従来、同学会の認定資格には、医師を対象とする「認定医」と「指導医」のほか、管理栄養士、看護師、薬剤師、理学療法士、臨床検査技師、診療放射線技師、歯科衛生士などを対象とする「NST(栄養サポートチーム)専門療法士」があり、歯科医師はNST専門療法士に含まれていた。
近年、食事の経口摂取や誤嚥(ごえん)性肺炎の予防といった観点から、口腔ケアの重要性が認識され、診療報酬上で医科歯科連携やNSTへの歯科医師の参加などが評価されるようになったことをふまえ、同学会は歯科医師を独立させた認定制度を創設。NST専門療法士の認定対象国家資格からは歯科医師を外した。
認定歯科医の要件は①日本の歯科医師免許取得から5年以上経過、②指定された同学会主催・共催のセミナー受講、③同学会学術集会の2回以上の参加、④筆頭演者として同学会学術集会(支部を含む)での発表、⑤同学会認定の委員会が適切と認める学会や研究会での臨床栄養に関する発表(筆頭、共同を問わない)あるいは司会、座長などを計2回以上経験(一部例外あり)―― など。
これらを満たした後、年1回実施する試験に合格すれば、認定歯科医となる。
認定有効期間は交付日から5年間。更新する際は一定の要件を満たさなければならない。
他職種と回診する村山医長(右)
岸和田病院は2004年からNSTに注力。毎週金曜日の午後、自院の基準から栄養サポートが必要な患者さんを抽出し、回診するほか、カルテだけを縦覧してメンバーが協議する“カルテ回診”も実施している。定期的な勉強会も欠かさない。
村山医長は13年11月からコアメンバーとしてNST活動に参加。
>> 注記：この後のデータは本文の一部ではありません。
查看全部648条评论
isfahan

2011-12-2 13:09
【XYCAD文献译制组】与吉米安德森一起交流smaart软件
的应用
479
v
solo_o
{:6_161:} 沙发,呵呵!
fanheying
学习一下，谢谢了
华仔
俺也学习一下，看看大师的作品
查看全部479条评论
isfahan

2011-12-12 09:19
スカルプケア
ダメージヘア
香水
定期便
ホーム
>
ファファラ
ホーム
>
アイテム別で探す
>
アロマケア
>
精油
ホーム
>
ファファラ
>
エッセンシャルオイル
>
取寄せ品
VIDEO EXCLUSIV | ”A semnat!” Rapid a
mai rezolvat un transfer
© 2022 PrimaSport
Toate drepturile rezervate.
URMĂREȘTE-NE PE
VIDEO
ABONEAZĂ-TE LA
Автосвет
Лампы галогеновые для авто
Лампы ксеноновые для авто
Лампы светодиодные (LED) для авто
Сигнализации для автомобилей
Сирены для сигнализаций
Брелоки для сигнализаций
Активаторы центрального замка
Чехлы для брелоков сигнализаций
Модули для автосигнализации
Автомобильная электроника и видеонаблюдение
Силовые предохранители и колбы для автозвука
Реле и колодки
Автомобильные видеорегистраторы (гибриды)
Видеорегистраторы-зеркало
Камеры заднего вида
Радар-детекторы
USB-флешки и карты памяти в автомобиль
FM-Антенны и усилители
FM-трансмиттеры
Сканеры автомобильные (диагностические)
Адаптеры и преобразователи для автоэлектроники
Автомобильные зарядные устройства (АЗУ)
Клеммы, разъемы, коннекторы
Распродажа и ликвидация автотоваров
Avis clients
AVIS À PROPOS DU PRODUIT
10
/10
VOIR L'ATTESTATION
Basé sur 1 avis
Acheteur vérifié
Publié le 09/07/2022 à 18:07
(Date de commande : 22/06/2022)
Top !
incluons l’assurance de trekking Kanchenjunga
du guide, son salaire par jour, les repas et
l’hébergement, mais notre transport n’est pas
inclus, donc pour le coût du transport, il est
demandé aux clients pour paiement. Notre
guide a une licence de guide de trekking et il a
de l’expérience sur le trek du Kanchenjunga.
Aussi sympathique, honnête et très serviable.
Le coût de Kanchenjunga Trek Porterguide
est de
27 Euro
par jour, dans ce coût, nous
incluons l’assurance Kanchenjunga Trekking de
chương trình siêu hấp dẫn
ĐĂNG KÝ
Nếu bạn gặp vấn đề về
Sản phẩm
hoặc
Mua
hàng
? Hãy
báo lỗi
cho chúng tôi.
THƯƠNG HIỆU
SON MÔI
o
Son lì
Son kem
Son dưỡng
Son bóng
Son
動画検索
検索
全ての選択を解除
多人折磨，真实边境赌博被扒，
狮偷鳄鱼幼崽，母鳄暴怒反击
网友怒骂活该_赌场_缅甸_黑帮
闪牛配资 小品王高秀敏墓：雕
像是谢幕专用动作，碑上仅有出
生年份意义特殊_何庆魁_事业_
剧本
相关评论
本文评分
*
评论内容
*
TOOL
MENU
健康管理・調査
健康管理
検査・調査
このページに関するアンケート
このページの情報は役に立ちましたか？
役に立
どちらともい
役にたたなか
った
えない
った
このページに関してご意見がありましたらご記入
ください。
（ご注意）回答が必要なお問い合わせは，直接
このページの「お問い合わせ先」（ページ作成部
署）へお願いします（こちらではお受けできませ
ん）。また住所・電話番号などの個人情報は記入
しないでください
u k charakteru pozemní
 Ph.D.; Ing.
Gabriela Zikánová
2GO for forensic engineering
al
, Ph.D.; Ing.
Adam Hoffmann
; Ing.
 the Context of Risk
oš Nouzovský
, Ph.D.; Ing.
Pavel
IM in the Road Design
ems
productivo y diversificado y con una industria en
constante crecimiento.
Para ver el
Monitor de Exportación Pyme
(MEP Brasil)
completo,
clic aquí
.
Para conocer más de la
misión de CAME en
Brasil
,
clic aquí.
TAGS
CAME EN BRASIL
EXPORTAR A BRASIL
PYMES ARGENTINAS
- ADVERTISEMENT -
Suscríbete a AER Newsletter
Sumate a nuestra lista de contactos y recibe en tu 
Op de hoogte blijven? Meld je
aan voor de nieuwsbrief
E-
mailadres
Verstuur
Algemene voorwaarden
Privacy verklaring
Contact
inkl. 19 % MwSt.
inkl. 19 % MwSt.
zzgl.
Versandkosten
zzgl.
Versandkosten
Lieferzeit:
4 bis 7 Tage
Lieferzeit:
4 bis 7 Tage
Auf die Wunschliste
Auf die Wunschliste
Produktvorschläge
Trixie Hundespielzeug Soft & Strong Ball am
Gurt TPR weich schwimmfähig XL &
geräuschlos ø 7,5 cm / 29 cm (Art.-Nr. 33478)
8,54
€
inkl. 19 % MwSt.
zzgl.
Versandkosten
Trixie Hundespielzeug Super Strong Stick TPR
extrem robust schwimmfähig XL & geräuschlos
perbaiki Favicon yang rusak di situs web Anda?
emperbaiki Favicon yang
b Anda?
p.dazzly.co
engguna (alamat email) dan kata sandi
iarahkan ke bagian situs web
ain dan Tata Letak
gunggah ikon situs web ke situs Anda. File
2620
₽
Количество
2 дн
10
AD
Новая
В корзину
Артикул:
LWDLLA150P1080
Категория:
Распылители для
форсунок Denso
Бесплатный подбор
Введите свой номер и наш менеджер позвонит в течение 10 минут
世界各国の医師を対象とした臨床栄養の教育プログラムTNT(Total nutrition therapy)を受講したり、NST専門療法士の資格を取得したりするなど、研鑽に励んだ。
現在、回診時には村山医長を含め歯科医師2人、歯科衛生士1人が常に同行し、嚥下(えんげ)や口腔機能に関するアドバイスを送るなど、専門知識を生かした支援を実践。
かつてに比べて、経口摂取により栄養状態が改善した患者さんが増えているという。
村山医長は、4年間の活動が認定歯科医の要件を満たしていることから、資格取得を決意。認定歯科医第1号には村山医長を含め、全国13人の歯科医師が名を連ねた。徳洲会では村山医長のみ。
全国の認定歯科医連携なども視野に
村山医長は「資格を取得できてほっとしています」と笑顔。
「認定歯科医の名に恥じぬよう、今後もひとりでも多くの患者さんをサポートするとともに、口腔ケアと在院日数との関係を検証するなど、臨床的な研究も行っていきたい」と意欲的だ。
将来的には「横のつながりもできたら」と、全国の認定歯科医との連携や協力体制の構築なども視野に入れている。「歯科に関心を寄せる医科の先生も年々、増えているように感じます。嚥下や口腔ケアなどが注目されていることもあり、今後、認定歯科医は増えていくと思われます」。